Malaysia, ruled by a political coalition in continuous power since 1957, is classed by the U.S. State Department as one of the worst countries in the world for forced labor and human trafficking. Its government has failed to comply with the most basic international requirements to prevent trafficking and protect victims. There are also restrictions on freedoms of speech, assembly, association, and religion, and restrictions on freedom of the press, including book banning, censorship, and the denial of printing permits. Malaysia’s legal system punishes more than 60 offenses by caning, in which convicts are sentenced to be struck with a half-inch-thick wooden cane that may cause welts and scarring. In theory, Malaysian workers have the right to organize and bargain collectively, and strike.
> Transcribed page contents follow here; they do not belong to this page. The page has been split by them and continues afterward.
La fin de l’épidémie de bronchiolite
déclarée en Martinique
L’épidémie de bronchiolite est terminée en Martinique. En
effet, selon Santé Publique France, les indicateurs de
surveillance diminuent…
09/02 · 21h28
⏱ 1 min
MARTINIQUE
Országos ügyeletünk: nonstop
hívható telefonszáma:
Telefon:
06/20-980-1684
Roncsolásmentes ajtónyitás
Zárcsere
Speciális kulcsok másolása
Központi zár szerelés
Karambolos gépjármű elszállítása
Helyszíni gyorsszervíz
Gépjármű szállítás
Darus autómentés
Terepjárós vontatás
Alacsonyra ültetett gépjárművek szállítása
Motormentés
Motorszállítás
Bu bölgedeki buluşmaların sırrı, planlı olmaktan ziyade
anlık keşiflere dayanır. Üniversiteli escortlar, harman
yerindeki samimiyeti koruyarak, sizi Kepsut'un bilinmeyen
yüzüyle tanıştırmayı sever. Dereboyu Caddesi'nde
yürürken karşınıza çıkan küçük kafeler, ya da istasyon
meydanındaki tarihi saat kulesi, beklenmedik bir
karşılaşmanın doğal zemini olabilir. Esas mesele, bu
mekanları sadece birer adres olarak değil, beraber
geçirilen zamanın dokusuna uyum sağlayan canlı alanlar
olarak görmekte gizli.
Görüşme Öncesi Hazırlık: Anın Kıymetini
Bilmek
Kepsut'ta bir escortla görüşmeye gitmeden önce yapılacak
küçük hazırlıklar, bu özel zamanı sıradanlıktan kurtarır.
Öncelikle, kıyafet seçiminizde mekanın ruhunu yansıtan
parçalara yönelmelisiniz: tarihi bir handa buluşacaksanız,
In practice, they face a multitude of legal restrictions that severely restrict union rights. Legal restrictions make it virtually impossible for workers to go on strike lawfully, and union leaders face up to a year in prison for striking unlawfully. Workers in whole industries, such as the electronics sector, are barred from forming independent unions. And foreign workers—who make up a quarter of the workforce—are barred from joining unions. Foreign workers—prevalent in plantation agriculture, the fishing industry, electronics factories, garment production, construction, restaurants, and domestic households—suffer widespread abuses indicative of forced labor, such as restrictions on movement, deceit and fraud in wages, passport confiscation, and imposition of significant debts by recruitment agents or employers. In many cases where those abuses are reported to the authorities, the foreign workers have been arrested and sent to a detention camp for not being in possession of a valid travel document.

Brunei

Brunei, a tiny oil-producing nation on the island of Borneo, is ruled by a hereditary monarch, Sultan Haji Hassanal Bolkiah, whose family has ruled for more than 600 years. In Brunei, it’s illegal to challenge the royal family’s authority, and the government’s internal security apparatus uses informants to monitor suspected dissidents. According to the U.S. State Department, Brunei limits freedom of speech, press, assembly, and religion. Public gatherings of 10 or more persons require a government permit, and police have the authority to stop an unofficial assembly of five or more persons. The government practices censorship of newspapers, and can close newspapers and seize printing presses, and the only TV station is government owned. There’s no freedom of association. Islam is the state religion. Caning is a mandatory punishment. Muslims are prohibited from joining Rotary, Kiwanis, and the Lions. Unions are allowed, but there’s only one union, in the petroleum sector, and strikes are illegal.